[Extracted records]
=-=-=-=-=

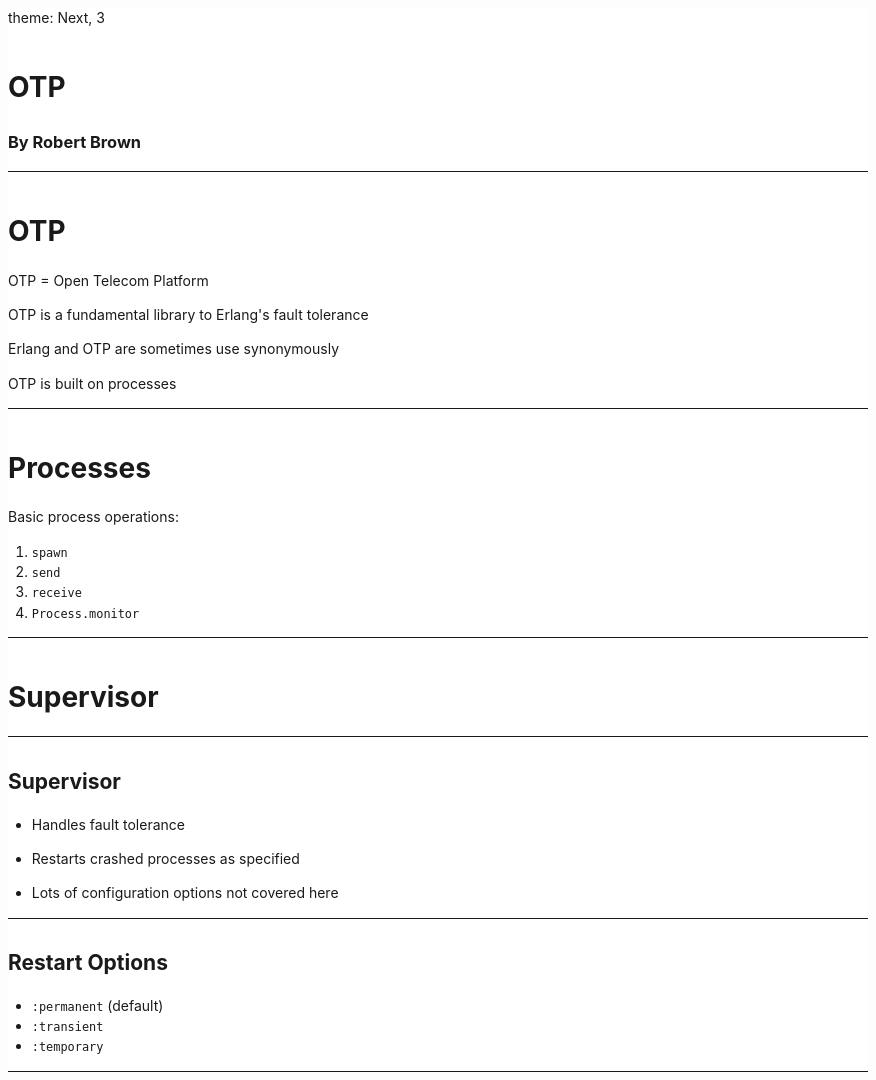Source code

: theme: Next, 3

# OTP

### By Robert Brown

---

# OTP

OTP = Open Telecom Platform

OTP is a fundamental library to Erlang's fault tolerance

Erlang and OTP are sometimes use synonymously

OTP is built on processes

---

# Processes

Basic process operations:

1. `spawn`
2. `send`
3. `receive`
4. `Process.monitor`

---

# Supervisor

---

## Supervisor

* Handles fault tolerance

* Restarts crashed processes as specified

* Lots of configuration options not covered here

---

## Restart Options

* `:permanent` (default)
* `:transient`
* `:temporary`

---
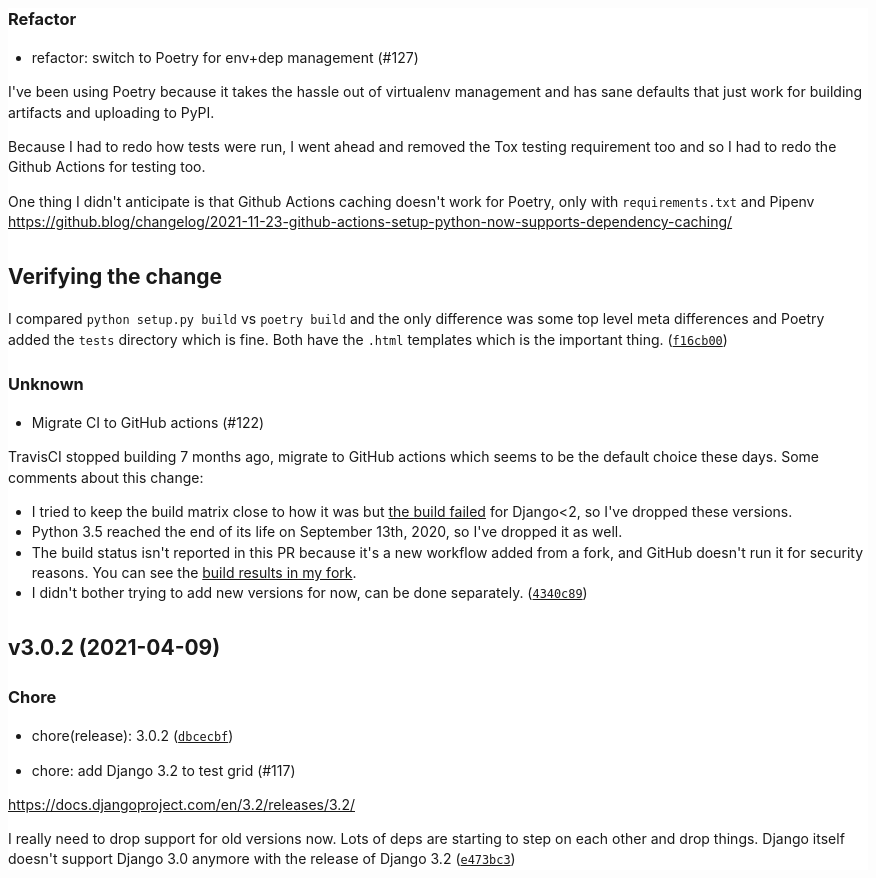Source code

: ### Refactor

* refactor: switch to Poetry for env+dep management (#127)

I&#39;ve been using Poetry because it takes the hassle out of virtualenv management and has sane defaults that just work for building artifacts and uploading to PyPI.

Because I had to redo how tests were run, I went ahead and removed the Tox testing requirement too and so I had to redo the Github Actions for testing too.

One thing I didn&#39;t anticipate is that Github Actions caching doesn&#39;t work for Poetry, only with `requirements.txt` and Pipenv https://github.blog/changelog/2021-11-23-github-actions-setup-python-now-supports-dependency-caching/

## Verifying the change
I compared `python setup.py build` vs `poetry build` and the only difference was some top level meta differences and Poetry added the `tests` directory which is fine. Both have the `.html` templates which is the important thing. ([`f16cb00`](https://github.com/crccheck/django-object-actions/commit/f16cb0089d172cfa9a84c49121fc434d84e21abe))

### Unknown

* Migrate CI to GitHub actions (#122)

TravisCI stopped building 7 months ago, migrate to GitHub actions which seems to be the default choice these days. Some comments about this change:

- I tried to keep the build matrix close to how it was but [the build failed](https://github.com/browniebroke/django-object-actions/actions/runs/1431603631) for Django&lt;2, so I&#39;ve dropped these versions. 
- Python 3.5 reached the end of its life on September 13th, 2020, so I&#39;ve dropped it as well.
- The build status isn&#39;t reported in this PR because it&#39;s a new workflow added from a fork, and GitHub doesn&#39;t run it for security reasons. You can see the [build results in my fork](https://github.com/browniebroke/django-object-actions/actions).
- I didn&#39;t bother trying to add new versions for now, can be done separately. ([`4340c89`](https://github.com/crccheck/django-object-actions/commit/4340c8958492dfd2e6113fcba6fdcdc90be02e8e))


## v3.0.2 (2021-04-09)

### Chore

* chore(release): 3.0.2 ([`dbcecbf`](https://github.com/crccheck/django-object-actions/commit/dbcecbfe67254f6fff64e670c443a6c1d662a9ff))

* chore: add Django 3.2 to test grid (#117)

https://docs.djangoproject.com/en/3.2/releases/3.2/

I really need to drop support for old versions now. Lots of deps are starting to step on each other and drop things. Django itself doesn&#39;t support Django 3.0 anymore with the release of Django 3.2 ([`e473bc3`](https://github.com/crccheck/django-object-actions/commit/e473bc32777496d6e98e045b51f9d901384f4193))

=-=-=-=-=

*Request*.
Find every line in the records above that contains the string "didn", matching case exactly, and copy each of those lines in full.

*Your response*.
One thing I didn&#39;t anticipate is that Github Actions caching doesn&#39;t work for Poetry, only with `requirements.txt` and Pipenv https://github.blog/changelog/2021-11-23-github-actions-setup-python-now-supports-dependency-caching/
- I didn&#39;t bother trying to add new versions for now, can be done separately. ([`4340c89`](https://github.com/crccheck/django-object-actions/commit/4340c8958492dfd2e6113fcba6fdcdc90be02e8e))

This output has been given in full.